Moving on to our arithmetic part and start applying the method to real examples:
First stage is market participants. We have nearly 20,000 companies (19,800 to be precise) with the given limit of $200 million of a market cap. We cut them down to 18,900 with our non-dividend stocks filter. Not a very big decline though but this is only one target out of four mentioned above.
One-step forward and we are on the Net Profit Margin side. And this is actually very important as we have to pick companies with at least 8% in profit margins. A huge cut from 18,900 down to 750 and we are finally getting closer to our ultimate number.
Next stop is cash per share ratio. In our case the positive value we set in is 1. The move from 750 down to 252 and we are almost on the home stretch with our method.
Our last stage is a reliable gross margin ratio and its threshold of at least 40%. Abracadabra and it cuts 252 companies to just 90 and we are finally good to go!
The Figures Can’t Lie
You see, just a number of certain steps and we have made a huge reduction of the field. A cut from 19,800 to just 90 companies and 99% of the risk is out. It saves your time, money and of course nerves. But does it mean you are completely free-risk now and all you need to do is trade the remaining companies that give you handsome and fast profits only?
No, it is the wrong mind-set.
Also, the 99% companies we already threw off doesn’t mean they don’t generate profits. It is wrong again!
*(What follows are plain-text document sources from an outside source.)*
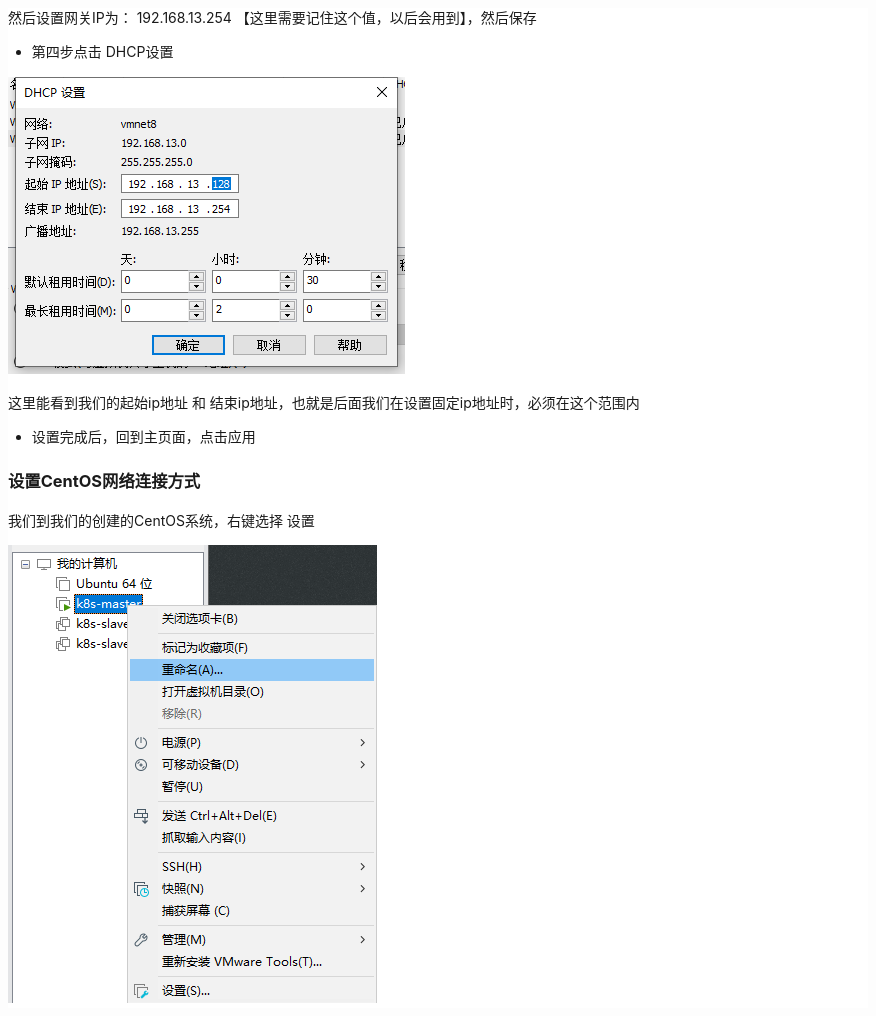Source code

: 
然后设置网关IP为： 192.168.13.254  【这里需要记住这个值，以后会用到】，然后保存

- 第四步点击 DHCP设置

![image-20201111195622025](images/image-20201111195622025.png)

这里能看到我们的起始ip地址 和 结束ip地址，也就是后面我们在设置固定ip地址时，必须在这个范围内

- 设置完成后，回到主页面，点击应用

### 设置CentOS网络连接方式

我们到我们的创建的CentOS系统，右键选择 设置

![image-20201111195945529](images/image-20201111195945529.png)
From a statistical perspective you have much more chance (or call it probability) to become successful while trading those 90 microcaps than the entire 19,800 field. However, when we wipe off our risk exposures we also diminish some of the upside rally capacity which in turn affects our future profits.
You’ve got to be very careful when choosing what penny stocks to trade as companies may be at different stages of their business life cycles.
Looking for a six-figure profit? Then most likely your choice is to stick to a company that’s in a growth stage, has made it through the toddler years and its revenues are actually increasing at lighting speed.
Do Not Fall Into Illusions and Delusions
I assume some you of are still very pessimistic about what I’ve presented above but let me make it clear one more time.
I am not selling you a system that helps you find only top-movers. You can’t find such a system whatsoever as it simply doesn’t exist.
The above method is NOT a system and its main task is to cut risk as per well-known fundamental principles.
And it actually works really well. Back in a day when I was building up my portfolio, the range of selected penny stocks lowered to seven ticker symbols. After a couple of months four of them had gained 35%, 37%, 42% and 55% respectively. The remaining positions were still open with a slight three-digit profit floating. None of the above was down!
I am more than sure there will be a certain percentage of readers who say ‘this is so good to be true’. Well I am not going to change their mind but share with the rest of traders the method which gives an eye-popping income on a regular basis.
The Final Analysis
After everything we’ve covered so far you have to keep in mind that 90 microcaps have to get sorted as well and that’s when the industry analysis comes on stage.
Suppose all the 90 perfectly fit into the arithmetic requirements we’ve presented earlier but how about the average industry ratios, the current market trends, and the shares distribution? I know that kind of due-diligence takes hours of rigorous work but after it is all done you can only see from 6 to 7 tickers on your short list. So you diminish your risk to its very lows.
If there’s anyone here who prefers to take risk instead I can show you another way of filtering the penny stocks – just choose the microcap companies with the record upside and jump into the market!
May the force be with you traders. Patience definitely pays off!